# [ЧТО СДЕЛАТЬ]
Замените «безнадежная» на «невыполнимая» в тексте о переводе прозы Ирвина Уэлша. Приведите целиком фрагмент от слов «Воспроизвести подобную структуру» до слов «текст пробует соответствовать.)» включительно, внеся эту замену.

# [ТЕКСТ СТРАНИЦЫ]
---------------
Иногда мне казалось, что текст, над которым я работаю, – грубая агитка, иногда – что высокая проза с обилием лейтмотивов, обертонов и ювелирно выстроенным сюжетом. Но и в те и в другие моменты перехватывало горло: а ну как передо мной точный, на ближайшие пятнадцать лет, прогноз судьбы того поколения российских 13-16-летних, что сейчас читают журнал "ОМ", ночи напролет тащатся под рейв в экс-дансингах и мне лично представляются прилетевшими с другой, абсолютно не гуманоидной планеты? Надеюсь, не прогноз – тем паче что сам препарат экстази в повести, по-видимому, символизирует светлый, не экстремистский, антисиловой вариант пути.

Во всяком случае, говорить они будут явно не так, как Дейв Торнтон; у них пока вообще нет специфической речевой манеры, отличавшей, к примеру, наших хиппи (если не считать манерой тупой, дебильный, неизобретательный мат). Разве что словечко "конь" ("девушка"; очевидно, от английского cunt или французского con) в переводе – сознательная мета их лексикона.

Зато у писателя Ирвина Уэлша особая повествовательная манера есть. Если помните, в одном из эпизодов фильма "Трейнспоттинг", поставленного по его роману и изначально адресованного английскому зрителю, речь героев сопровождается английскими же (!) субтитрами. Носители языка говорят, что читать Уэлша немо, "только глазами", невозможно; приходится произносить текст хотя бы про себя и по звучанию догадываться, о чем это.

Воспроизвести подобную структуру по-русски – задача заведомо безнадежная; противится традиция, и литературная, и попросту графическая. (Впрочем, попытка такого "слухового" начертания, не знаю уж, насколько удачная, предпринята в главке "Индзастройка", где контрастно имитируются шотландский, ирландский и вест-индский акценты. И еще: к финалу данной повести монолог героя-повествователя становится куда более внятен даже и "зрительно", чему русский текст пробует соответствовать.)
---------------
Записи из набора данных

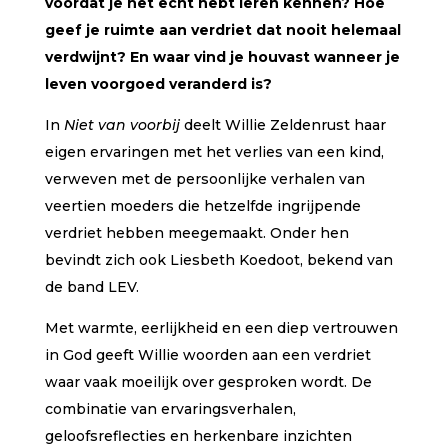
voordat je het echt hebt leren kennen? Hoe
geef je ruimte aan verdriet dat nooit helemaal
verdwijnt? En waar vind je houvast wanneer je
leven voorgoed veranderd is?
In
Niet van voorbij
deelt Willie Zeldenrust haar
eigen ervaringen met het verlies van een kind,
verweven met de persoonlijke verhalen van
veertien moeders die hetzelfde ingrijpende
verdriet hebben meegemaakt. Onder hen
bevindt zich ook Liesbeth Koedoot, bekend van
de band LEV.
Met warmte, eerlijkheid en een diep vertrouwen
in God geeft Willie woorden aan een verdriet
waar vaak moeilijk over gesproken wordt. De
combinatie van ervaringsverhalen,
geloofsreflecties en herkenbare inzichten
---------------
# [ОЖИДАЕМЫЙ ОТВЕТ]
Воспроизвести подобную структуру по-русски – задача заведомо невыполнимая; противится традиция, и литературная, и попросту графическая. (Впрочем, попытка такого "слухового" начертания, не знаю уж, насколько удачная, предпринята в главке "Индзастройка", где контрастно имитируются шотландский, ирландский и вест-индский акценты. И еще: к финалу данной повести монолог героя-повествователя становится куда более внятен даже и "зрительно", чему русский текст пробует соответствовать.)